Tait’s work has been screened at the National Film Theatre (London), Berlin Film Festival, Centre for Contemporary Art (Warsaw), Arsenal Kino (Berlin), Pacific Film Archives (San Francisco), Knokke le Zoute, Delhi and Riga. She received retrospectives at the 1970 and 2004 Edinburgh Film Festivals and has been the subject of BBC and Channel 4 profiles. 

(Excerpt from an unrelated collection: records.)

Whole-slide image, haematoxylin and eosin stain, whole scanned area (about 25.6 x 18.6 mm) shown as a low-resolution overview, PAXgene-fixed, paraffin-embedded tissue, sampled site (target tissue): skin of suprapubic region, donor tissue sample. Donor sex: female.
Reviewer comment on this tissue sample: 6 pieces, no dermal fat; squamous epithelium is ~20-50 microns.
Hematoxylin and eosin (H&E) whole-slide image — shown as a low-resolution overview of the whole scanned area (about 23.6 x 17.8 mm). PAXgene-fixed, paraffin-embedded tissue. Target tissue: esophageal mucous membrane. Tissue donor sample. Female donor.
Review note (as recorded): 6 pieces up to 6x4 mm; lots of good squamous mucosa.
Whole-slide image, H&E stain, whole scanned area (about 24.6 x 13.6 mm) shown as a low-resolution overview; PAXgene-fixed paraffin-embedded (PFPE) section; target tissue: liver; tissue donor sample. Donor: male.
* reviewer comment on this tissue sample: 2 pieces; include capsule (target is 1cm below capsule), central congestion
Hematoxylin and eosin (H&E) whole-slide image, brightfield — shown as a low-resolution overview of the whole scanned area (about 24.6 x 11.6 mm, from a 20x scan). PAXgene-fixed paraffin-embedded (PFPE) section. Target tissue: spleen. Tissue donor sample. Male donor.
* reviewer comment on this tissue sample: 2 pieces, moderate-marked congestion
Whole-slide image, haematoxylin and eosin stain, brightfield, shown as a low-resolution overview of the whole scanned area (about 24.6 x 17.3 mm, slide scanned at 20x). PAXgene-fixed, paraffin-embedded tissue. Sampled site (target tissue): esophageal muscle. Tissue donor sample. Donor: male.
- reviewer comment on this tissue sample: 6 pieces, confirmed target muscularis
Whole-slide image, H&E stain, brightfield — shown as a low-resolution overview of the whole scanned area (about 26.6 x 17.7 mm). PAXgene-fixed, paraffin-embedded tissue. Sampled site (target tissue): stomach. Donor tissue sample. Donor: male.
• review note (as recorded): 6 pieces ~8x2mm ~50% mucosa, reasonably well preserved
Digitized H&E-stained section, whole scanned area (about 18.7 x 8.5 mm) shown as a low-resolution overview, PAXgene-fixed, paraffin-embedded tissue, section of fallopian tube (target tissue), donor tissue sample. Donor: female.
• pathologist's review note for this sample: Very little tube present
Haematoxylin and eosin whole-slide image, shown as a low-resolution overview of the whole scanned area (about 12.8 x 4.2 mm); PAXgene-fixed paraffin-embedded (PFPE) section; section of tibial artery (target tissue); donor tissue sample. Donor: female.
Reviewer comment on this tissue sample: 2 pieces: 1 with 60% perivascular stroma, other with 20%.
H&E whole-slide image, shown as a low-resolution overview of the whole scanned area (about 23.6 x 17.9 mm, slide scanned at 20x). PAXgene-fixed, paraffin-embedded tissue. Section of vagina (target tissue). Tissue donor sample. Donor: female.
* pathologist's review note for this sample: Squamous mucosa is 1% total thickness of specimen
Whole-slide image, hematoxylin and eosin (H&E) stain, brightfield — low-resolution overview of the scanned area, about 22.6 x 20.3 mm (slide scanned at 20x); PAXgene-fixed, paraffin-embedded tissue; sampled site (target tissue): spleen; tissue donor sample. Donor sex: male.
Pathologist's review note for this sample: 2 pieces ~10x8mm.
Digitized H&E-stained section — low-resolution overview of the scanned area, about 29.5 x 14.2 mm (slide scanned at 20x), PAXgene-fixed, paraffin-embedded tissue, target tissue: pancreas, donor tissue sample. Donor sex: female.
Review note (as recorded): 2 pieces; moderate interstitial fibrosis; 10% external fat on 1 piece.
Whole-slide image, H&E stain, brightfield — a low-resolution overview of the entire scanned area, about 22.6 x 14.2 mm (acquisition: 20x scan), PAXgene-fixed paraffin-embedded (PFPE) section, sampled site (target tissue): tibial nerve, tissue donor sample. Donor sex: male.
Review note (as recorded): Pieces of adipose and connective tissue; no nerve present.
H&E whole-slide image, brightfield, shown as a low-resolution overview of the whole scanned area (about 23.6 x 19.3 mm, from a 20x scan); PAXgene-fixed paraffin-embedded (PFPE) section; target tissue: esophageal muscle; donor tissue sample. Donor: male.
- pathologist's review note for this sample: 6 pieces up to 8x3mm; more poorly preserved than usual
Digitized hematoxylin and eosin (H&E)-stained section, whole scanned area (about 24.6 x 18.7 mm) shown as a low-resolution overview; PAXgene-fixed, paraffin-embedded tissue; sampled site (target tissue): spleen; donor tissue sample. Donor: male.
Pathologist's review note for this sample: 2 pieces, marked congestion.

Tiffany Boyle is a curator, researcher and writer. Her doctoral thesis, based at the Department of Art History, Birkbeck College, explores representations of the gymnastic body, using material across the visual arts, museum objects, lens-based media, and popular culture. The starting point for this interdisciplinary study was in her own childhood experience of competitive gymnastics, and her enquiry has encompassed curating discursive events, exhibition texts, and a screening programme of Soviet-era cinema and artist moving image titled ‘Sport, Sport, Sport’ (in collaboration with Transmission Gallery, the GFT, and Birkbeck Institute for the Moving Image). She is currently a project board member of the ‘Body Language’ Wellcome Trust project, led by the Centre for Research Collections at the University of Edinburgh, bringing together three unique Scottish archives, connecting dance, movement, physical education and sport (Scottish Gymnastics, Margaret Morris International, and the Dunfermline Women’s College for Physical Education). In August 2018, she presents a solo exhibition of artist Jo Longhurst’s work in Glasgow and Perth, running concurrently to the inaugural Glasgow 2018 European Sports Championships.